• **Data section**:
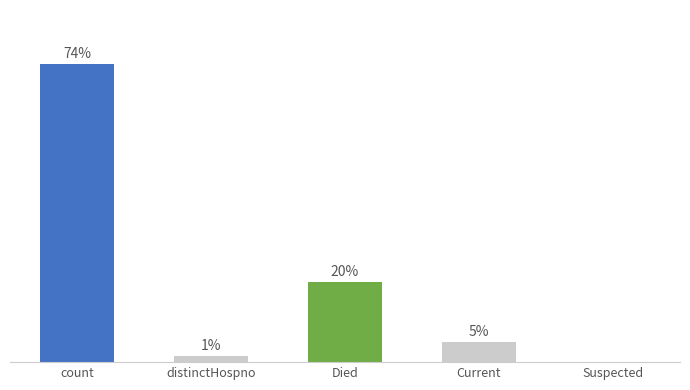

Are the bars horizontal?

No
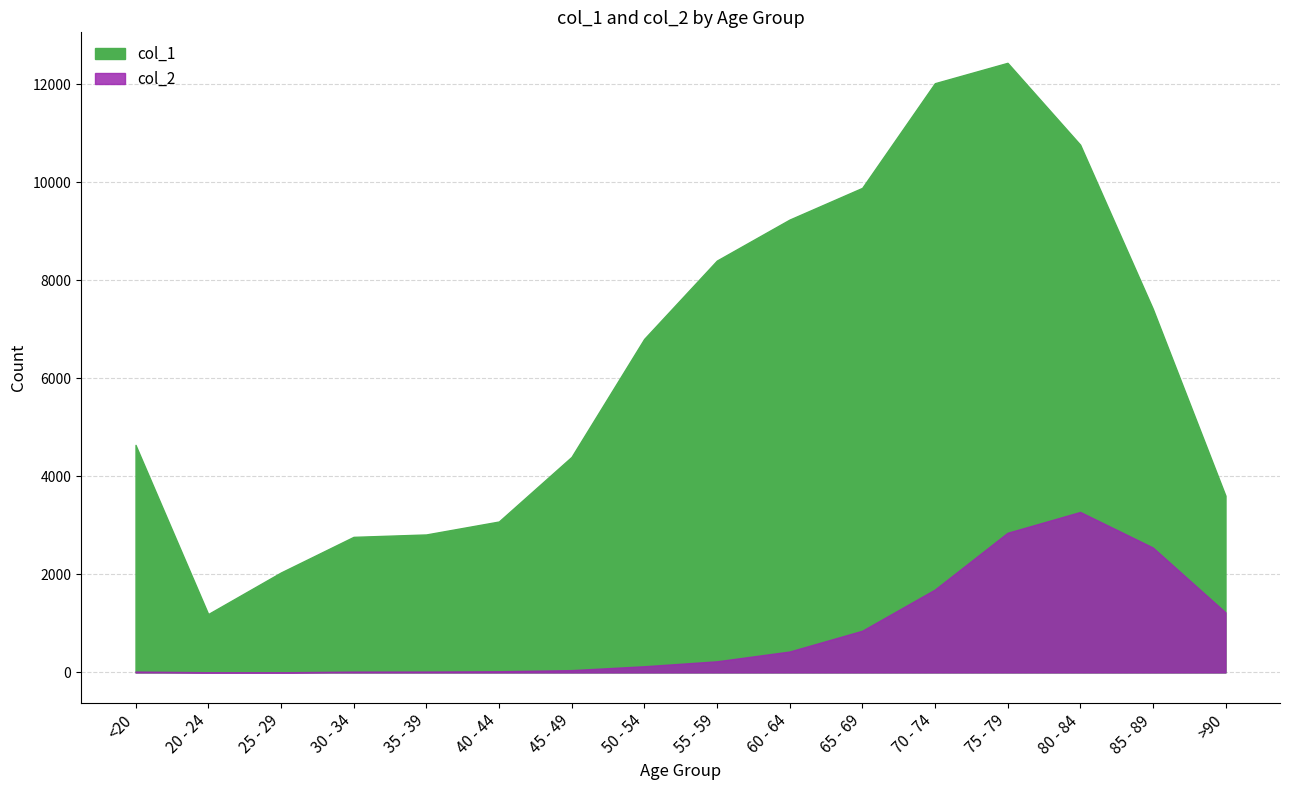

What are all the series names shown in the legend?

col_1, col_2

---

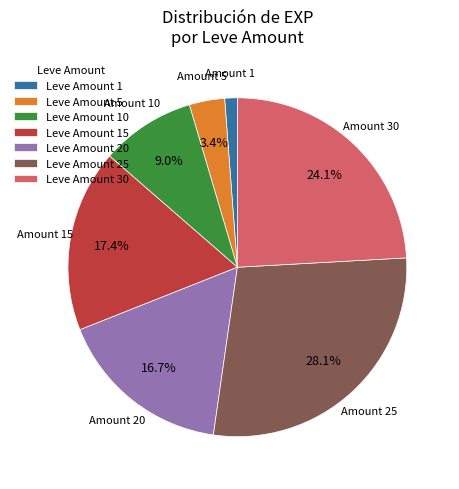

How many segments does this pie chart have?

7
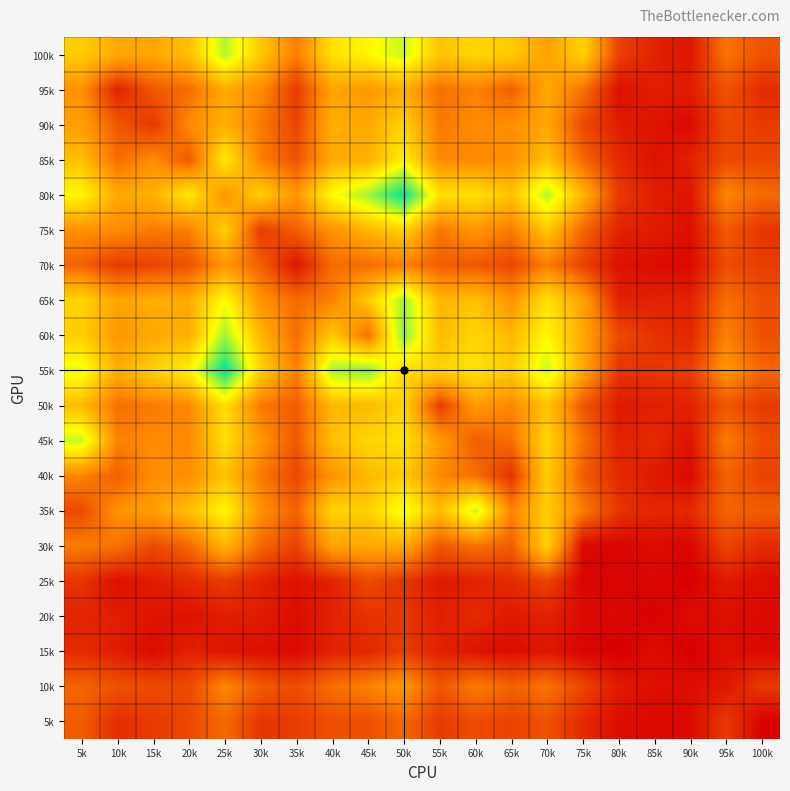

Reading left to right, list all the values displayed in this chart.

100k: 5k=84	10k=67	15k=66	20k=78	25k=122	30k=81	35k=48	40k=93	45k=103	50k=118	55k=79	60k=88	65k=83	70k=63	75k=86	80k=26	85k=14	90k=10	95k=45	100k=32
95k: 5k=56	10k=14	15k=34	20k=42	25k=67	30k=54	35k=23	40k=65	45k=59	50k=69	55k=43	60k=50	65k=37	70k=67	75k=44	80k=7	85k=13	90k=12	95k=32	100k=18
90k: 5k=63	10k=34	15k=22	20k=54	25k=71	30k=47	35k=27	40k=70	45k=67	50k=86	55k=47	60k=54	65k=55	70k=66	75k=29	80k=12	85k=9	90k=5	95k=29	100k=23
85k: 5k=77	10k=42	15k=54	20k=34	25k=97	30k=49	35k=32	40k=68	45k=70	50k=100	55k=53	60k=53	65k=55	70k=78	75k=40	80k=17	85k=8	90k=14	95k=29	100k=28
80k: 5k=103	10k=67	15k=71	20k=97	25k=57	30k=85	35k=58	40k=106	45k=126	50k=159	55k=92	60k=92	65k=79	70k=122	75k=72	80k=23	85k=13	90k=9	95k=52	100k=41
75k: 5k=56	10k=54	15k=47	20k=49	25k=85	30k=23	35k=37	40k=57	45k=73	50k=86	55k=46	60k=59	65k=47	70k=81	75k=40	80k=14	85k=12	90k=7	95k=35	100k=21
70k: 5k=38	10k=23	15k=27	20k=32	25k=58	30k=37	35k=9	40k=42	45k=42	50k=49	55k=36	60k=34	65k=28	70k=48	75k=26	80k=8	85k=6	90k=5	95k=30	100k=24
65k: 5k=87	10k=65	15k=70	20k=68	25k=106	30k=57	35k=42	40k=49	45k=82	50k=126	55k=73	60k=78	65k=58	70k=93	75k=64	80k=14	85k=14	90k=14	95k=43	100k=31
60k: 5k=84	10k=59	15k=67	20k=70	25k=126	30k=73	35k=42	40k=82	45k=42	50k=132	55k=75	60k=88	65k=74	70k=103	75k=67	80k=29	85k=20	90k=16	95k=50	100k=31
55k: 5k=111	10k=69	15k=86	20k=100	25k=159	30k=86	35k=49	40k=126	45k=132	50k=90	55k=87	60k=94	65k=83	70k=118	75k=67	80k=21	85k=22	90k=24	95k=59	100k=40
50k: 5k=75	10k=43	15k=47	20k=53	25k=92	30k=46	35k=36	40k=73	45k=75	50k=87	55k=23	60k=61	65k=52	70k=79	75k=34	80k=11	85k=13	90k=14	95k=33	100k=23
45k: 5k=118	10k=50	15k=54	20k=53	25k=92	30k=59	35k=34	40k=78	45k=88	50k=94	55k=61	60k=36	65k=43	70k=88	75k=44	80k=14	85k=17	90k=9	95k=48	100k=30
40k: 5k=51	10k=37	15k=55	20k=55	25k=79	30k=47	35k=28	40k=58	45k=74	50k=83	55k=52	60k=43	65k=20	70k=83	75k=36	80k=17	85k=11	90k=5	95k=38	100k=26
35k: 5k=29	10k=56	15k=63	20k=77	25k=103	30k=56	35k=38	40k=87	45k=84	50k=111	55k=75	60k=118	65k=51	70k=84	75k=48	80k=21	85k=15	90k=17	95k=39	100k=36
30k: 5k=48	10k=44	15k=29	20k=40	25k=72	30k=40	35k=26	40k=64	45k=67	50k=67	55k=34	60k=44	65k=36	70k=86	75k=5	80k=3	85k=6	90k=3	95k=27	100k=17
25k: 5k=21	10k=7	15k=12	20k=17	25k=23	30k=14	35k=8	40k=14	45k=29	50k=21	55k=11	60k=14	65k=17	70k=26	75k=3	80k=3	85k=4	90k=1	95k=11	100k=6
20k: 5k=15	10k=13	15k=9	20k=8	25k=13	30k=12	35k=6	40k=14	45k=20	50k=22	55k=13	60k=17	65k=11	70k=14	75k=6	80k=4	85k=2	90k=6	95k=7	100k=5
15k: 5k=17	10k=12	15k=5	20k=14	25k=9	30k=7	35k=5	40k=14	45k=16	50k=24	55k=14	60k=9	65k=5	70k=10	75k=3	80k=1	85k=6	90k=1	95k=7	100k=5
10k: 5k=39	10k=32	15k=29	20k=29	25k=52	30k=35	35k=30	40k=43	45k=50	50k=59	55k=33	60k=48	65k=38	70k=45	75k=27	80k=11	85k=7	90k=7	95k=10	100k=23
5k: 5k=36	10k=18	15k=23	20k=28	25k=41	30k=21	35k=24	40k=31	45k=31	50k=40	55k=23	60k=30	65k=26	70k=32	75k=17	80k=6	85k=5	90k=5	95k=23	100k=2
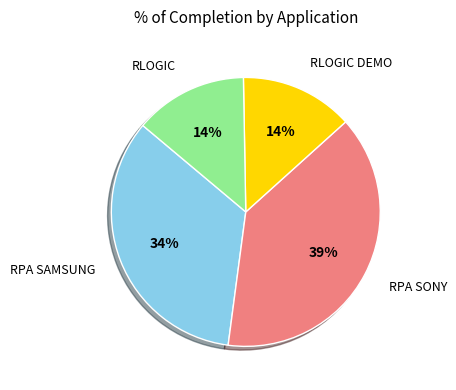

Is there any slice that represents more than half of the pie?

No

• **Work request**: Return the lines of the data exactly, starting at the line that contains "How many segments does this pie chart have?" and ending after the line that contains "Reading left to". Omit the pictures.

• **Solution to this problem**:
How many segments does this pie chart have?

7

Reading left to right, list all the values displayed in this chart.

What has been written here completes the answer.